The side of the moon where the stadium and athletes’ barracks were based had rotated enough during the few hours when we had performed our requisite ambassadorial duties to have placed us in a static-heavy, radio wave-free space. Since my handheld device was palpably hot but consequently dysfunctional, I was next on Brenda’s menu.

Fortunately, our doorway, formed out of some crystalline substance, was sufficiently pellucid for me to be seen gesturing wildly and for Brenda to be witnessed in pursuit. If only Brenda’s keepers had not been soused on the wine with which she had been gifted but had refused to drink, they might have come to the rescue. As it was, they stayed slumped over, their backs slouched against jambs and their tentacles limply stretched out into the corridor.

Accordingly, those watchers missed the hungry-looking, impossibly large, arachnid that broke into our room and whose palps were filled with knife-like weapons. Speaking through its intragalactic translator, the creature informed Brenda, whom it held from Brenda’s suspenders, akin to a child erroneously clutching a kitten by its scruff, that the creature had had a successful monopoly on vending stands selling honey-coated coxal glands and that the creature had been a notorious intragalactic bookmaker until Brenda had joined the majors.

Squeezing its chelicerae as it boomed, the intruder rattled off curses in languages beyond its microprocessor’s interface. Our chair collapsed from the resulting squawks and bleeps and our door grew opaque. Finally, the visitor punctuated its rant by dumping a vial full of viscous stuff onto Brenda.

My teammate screamed. Her guards, long accustomed to Brenda’s punctuating her roommate’s retributions with shrieks, shrugged and returned to their comfortable stupor. They were hardly enamored of any of the ballplayers. Hence, I was able to watch, uninterrupted, as our league’s human giantess was transformed into a gelatinous monster; the interloper’s chemicals had erased our netminder’s facade.

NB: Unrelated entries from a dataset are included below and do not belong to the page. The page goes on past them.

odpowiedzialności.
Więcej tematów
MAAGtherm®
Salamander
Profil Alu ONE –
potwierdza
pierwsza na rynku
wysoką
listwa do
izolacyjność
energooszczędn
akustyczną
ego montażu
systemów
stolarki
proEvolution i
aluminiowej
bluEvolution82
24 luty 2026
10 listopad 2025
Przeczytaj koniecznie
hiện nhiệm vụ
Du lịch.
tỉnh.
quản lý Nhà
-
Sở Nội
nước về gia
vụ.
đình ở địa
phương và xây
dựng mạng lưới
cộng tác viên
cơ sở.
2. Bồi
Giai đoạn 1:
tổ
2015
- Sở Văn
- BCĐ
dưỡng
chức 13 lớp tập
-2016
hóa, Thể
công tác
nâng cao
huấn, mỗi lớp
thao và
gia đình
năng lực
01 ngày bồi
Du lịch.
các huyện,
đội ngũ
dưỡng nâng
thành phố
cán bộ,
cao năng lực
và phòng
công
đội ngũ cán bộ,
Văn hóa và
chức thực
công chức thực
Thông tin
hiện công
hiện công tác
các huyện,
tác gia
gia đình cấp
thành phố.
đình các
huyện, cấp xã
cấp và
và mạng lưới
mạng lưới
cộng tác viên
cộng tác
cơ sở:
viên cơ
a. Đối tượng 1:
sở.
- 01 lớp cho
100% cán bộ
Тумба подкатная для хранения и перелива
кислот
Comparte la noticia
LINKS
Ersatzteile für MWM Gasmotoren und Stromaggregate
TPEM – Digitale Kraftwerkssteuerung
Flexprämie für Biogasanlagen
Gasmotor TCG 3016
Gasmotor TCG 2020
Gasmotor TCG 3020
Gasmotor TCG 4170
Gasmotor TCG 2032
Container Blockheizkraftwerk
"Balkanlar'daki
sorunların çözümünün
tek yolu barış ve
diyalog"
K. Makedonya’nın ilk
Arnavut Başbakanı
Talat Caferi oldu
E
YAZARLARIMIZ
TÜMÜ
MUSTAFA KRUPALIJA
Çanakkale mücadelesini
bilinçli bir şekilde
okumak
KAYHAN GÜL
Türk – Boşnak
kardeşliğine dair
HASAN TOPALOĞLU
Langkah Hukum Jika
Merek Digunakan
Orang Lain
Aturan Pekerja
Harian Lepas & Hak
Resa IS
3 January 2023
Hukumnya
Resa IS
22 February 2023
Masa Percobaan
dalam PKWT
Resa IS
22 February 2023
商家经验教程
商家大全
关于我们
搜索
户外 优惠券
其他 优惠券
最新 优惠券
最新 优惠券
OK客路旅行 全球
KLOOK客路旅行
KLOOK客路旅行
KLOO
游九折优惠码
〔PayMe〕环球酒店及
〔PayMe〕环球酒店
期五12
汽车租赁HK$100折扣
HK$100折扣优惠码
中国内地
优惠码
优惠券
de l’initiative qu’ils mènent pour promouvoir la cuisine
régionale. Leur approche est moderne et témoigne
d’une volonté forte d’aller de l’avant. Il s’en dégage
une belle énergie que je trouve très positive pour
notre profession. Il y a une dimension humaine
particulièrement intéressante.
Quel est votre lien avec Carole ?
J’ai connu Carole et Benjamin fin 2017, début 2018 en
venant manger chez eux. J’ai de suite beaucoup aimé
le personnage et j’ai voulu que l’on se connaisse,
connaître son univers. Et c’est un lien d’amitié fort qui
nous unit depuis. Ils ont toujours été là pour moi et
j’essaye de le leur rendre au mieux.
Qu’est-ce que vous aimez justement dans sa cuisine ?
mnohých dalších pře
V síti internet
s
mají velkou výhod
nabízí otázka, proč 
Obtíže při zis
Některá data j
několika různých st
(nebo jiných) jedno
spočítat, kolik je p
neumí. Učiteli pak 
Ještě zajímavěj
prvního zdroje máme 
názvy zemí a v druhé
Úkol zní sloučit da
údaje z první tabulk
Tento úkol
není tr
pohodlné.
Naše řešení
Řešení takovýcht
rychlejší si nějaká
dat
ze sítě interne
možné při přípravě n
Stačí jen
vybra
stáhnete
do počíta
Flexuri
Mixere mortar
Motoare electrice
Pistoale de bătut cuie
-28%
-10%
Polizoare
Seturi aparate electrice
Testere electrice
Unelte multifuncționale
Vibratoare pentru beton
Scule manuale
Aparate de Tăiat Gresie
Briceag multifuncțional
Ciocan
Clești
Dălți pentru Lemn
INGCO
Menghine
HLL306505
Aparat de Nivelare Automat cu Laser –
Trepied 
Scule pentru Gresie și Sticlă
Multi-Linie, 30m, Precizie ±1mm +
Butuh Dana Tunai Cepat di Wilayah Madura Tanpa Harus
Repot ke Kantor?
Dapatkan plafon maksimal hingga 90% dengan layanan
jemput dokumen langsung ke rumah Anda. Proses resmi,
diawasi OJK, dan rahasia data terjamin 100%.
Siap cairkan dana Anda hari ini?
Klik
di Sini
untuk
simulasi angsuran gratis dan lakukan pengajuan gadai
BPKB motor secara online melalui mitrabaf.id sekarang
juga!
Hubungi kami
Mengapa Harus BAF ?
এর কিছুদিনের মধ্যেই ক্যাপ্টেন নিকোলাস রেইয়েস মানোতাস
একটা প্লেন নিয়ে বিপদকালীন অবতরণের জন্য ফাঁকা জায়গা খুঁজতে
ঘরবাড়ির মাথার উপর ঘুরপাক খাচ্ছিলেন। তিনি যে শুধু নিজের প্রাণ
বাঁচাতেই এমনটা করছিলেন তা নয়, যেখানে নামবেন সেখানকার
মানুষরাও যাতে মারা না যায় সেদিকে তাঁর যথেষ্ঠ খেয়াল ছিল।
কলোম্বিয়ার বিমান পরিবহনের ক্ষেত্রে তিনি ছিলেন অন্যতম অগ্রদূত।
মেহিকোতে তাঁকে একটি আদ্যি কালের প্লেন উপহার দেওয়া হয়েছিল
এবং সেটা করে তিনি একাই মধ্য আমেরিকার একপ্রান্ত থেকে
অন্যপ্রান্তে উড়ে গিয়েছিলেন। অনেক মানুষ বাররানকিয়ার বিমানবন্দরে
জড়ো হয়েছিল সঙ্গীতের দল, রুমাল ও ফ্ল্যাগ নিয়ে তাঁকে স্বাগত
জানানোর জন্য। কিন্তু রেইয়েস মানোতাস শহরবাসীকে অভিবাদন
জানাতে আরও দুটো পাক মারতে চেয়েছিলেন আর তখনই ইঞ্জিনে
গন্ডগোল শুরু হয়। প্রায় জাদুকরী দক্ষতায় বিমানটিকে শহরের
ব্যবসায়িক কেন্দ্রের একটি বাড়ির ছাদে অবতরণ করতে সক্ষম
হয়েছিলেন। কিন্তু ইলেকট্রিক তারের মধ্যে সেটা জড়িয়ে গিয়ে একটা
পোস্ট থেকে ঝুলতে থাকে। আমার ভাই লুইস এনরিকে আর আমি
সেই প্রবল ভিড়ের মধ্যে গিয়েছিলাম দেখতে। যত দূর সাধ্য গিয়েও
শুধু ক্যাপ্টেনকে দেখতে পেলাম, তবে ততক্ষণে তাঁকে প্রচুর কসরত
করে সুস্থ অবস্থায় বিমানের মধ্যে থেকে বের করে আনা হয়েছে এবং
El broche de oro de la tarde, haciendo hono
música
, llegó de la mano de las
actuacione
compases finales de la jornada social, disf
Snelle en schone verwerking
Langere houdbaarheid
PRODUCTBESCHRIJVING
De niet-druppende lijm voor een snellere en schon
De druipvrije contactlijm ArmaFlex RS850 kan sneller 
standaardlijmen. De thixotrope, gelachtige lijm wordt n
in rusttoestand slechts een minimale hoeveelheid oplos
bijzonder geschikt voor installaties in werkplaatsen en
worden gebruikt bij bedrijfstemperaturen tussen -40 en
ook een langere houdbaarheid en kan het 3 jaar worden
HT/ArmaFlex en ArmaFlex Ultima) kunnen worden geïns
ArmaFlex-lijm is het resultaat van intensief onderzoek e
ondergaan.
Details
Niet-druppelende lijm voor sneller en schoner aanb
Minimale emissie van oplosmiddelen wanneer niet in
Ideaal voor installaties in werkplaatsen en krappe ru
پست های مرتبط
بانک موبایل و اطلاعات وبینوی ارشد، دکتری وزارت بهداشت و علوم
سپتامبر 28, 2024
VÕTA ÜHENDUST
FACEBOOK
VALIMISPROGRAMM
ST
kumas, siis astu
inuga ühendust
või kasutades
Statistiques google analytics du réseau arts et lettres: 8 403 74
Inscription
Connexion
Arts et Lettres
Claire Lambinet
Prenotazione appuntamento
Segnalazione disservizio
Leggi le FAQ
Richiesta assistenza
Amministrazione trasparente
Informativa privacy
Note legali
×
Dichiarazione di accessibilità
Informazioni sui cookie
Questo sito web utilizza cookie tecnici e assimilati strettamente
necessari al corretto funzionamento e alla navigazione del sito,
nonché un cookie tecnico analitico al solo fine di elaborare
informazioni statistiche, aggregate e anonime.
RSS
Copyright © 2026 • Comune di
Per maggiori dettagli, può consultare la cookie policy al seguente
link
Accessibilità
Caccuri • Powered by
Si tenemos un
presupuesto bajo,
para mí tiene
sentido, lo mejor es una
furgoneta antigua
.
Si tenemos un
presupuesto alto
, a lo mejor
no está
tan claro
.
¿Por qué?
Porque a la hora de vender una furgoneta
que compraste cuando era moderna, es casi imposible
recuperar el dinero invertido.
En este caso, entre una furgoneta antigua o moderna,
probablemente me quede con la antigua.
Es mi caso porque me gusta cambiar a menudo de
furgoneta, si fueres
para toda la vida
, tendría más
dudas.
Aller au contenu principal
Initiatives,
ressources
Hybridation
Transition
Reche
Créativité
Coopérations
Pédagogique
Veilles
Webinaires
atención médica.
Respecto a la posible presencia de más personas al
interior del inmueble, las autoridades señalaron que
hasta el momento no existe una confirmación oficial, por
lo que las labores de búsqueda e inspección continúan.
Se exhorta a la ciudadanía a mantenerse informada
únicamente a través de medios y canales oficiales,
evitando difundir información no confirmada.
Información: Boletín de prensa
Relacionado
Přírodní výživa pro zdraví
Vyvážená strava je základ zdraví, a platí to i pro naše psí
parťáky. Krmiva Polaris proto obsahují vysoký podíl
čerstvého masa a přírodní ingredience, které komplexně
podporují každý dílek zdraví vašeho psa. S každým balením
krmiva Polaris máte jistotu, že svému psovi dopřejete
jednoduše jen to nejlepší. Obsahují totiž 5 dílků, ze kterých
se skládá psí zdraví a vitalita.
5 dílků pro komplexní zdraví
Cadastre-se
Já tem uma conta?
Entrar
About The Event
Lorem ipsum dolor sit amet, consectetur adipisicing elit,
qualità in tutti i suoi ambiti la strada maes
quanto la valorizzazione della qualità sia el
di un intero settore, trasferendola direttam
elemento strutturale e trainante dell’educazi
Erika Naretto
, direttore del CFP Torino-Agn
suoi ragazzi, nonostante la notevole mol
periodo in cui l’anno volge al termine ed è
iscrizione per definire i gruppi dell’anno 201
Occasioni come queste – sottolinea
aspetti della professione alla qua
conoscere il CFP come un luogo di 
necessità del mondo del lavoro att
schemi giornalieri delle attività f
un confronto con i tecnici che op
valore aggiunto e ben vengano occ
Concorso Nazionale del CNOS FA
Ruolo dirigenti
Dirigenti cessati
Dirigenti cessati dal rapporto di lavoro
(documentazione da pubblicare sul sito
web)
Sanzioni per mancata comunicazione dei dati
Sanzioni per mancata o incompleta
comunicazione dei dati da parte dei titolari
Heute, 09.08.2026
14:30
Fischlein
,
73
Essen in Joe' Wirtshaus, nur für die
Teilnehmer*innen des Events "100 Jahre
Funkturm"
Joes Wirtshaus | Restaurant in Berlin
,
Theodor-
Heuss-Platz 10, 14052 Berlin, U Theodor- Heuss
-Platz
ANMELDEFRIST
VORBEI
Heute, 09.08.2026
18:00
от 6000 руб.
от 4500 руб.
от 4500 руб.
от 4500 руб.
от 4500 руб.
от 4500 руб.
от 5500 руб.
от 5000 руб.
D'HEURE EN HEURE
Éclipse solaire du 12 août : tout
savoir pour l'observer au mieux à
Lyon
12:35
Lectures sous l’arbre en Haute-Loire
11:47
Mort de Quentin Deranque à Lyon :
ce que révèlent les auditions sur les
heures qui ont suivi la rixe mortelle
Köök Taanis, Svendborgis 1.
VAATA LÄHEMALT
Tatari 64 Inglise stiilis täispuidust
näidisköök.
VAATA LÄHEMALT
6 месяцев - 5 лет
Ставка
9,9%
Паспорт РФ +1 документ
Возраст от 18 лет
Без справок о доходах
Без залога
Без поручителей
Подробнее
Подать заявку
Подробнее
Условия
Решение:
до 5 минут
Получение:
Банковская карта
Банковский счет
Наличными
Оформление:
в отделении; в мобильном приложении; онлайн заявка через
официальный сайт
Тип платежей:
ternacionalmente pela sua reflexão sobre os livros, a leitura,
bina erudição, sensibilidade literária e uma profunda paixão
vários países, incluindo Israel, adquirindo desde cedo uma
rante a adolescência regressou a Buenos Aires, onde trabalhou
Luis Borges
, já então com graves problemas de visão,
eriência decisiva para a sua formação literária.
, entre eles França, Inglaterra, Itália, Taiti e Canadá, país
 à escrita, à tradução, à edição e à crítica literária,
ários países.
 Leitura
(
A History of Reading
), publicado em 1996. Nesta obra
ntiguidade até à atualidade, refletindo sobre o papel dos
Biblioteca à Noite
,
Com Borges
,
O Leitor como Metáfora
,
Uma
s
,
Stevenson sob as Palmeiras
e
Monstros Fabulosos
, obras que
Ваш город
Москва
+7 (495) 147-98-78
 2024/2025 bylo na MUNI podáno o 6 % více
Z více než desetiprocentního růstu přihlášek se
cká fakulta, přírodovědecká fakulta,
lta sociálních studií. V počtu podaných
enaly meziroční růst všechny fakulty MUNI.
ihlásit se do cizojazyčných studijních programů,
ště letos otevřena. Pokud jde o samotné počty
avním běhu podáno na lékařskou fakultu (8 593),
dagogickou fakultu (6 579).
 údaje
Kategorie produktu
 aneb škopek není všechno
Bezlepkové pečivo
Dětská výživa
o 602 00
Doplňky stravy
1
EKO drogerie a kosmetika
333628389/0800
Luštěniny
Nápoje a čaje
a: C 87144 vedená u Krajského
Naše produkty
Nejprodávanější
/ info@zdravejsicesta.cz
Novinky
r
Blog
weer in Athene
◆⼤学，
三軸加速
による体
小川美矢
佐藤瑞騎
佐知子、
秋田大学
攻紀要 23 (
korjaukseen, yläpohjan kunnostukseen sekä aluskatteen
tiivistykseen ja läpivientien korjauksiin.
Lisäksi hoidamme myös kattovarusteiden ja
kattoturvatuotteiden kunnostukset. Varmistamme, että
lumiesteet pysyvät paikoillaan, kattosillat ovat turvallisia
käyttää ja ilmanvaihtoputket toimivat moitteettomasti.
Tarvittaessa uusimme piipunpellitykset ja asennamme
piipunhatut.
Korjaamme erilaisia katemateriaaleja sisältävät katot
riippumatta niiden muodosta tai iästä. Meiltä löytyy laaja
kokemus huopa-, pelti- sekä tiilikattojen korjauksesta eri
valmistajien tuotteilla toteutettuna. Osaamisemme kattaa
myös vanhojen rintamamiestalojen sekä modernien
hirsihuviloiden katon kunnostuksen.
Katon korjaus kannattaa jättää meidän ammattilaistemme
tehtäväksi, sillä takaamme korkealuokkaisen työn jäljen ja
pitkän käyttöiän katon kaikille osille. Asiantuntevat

Twenty minutes latter, when the xenologists and the regional team’s cleaning crew were arguing about who ought to clean up the puddle of supportive tissue, nerve cell bodies, and unmyelinated nerve fibers, which had once been the solar system’s superstar, the electromagnetic oscillations outside of our building stopped and I was able to resume ordinary two-way communication. I don’t remember ever being so excited about the continuity of energy transference.

Naturally, I was less enthusiastic about the minimal severance we ballers received. Our club was dissolved; there could be no further lucrative meets without our hidden alien.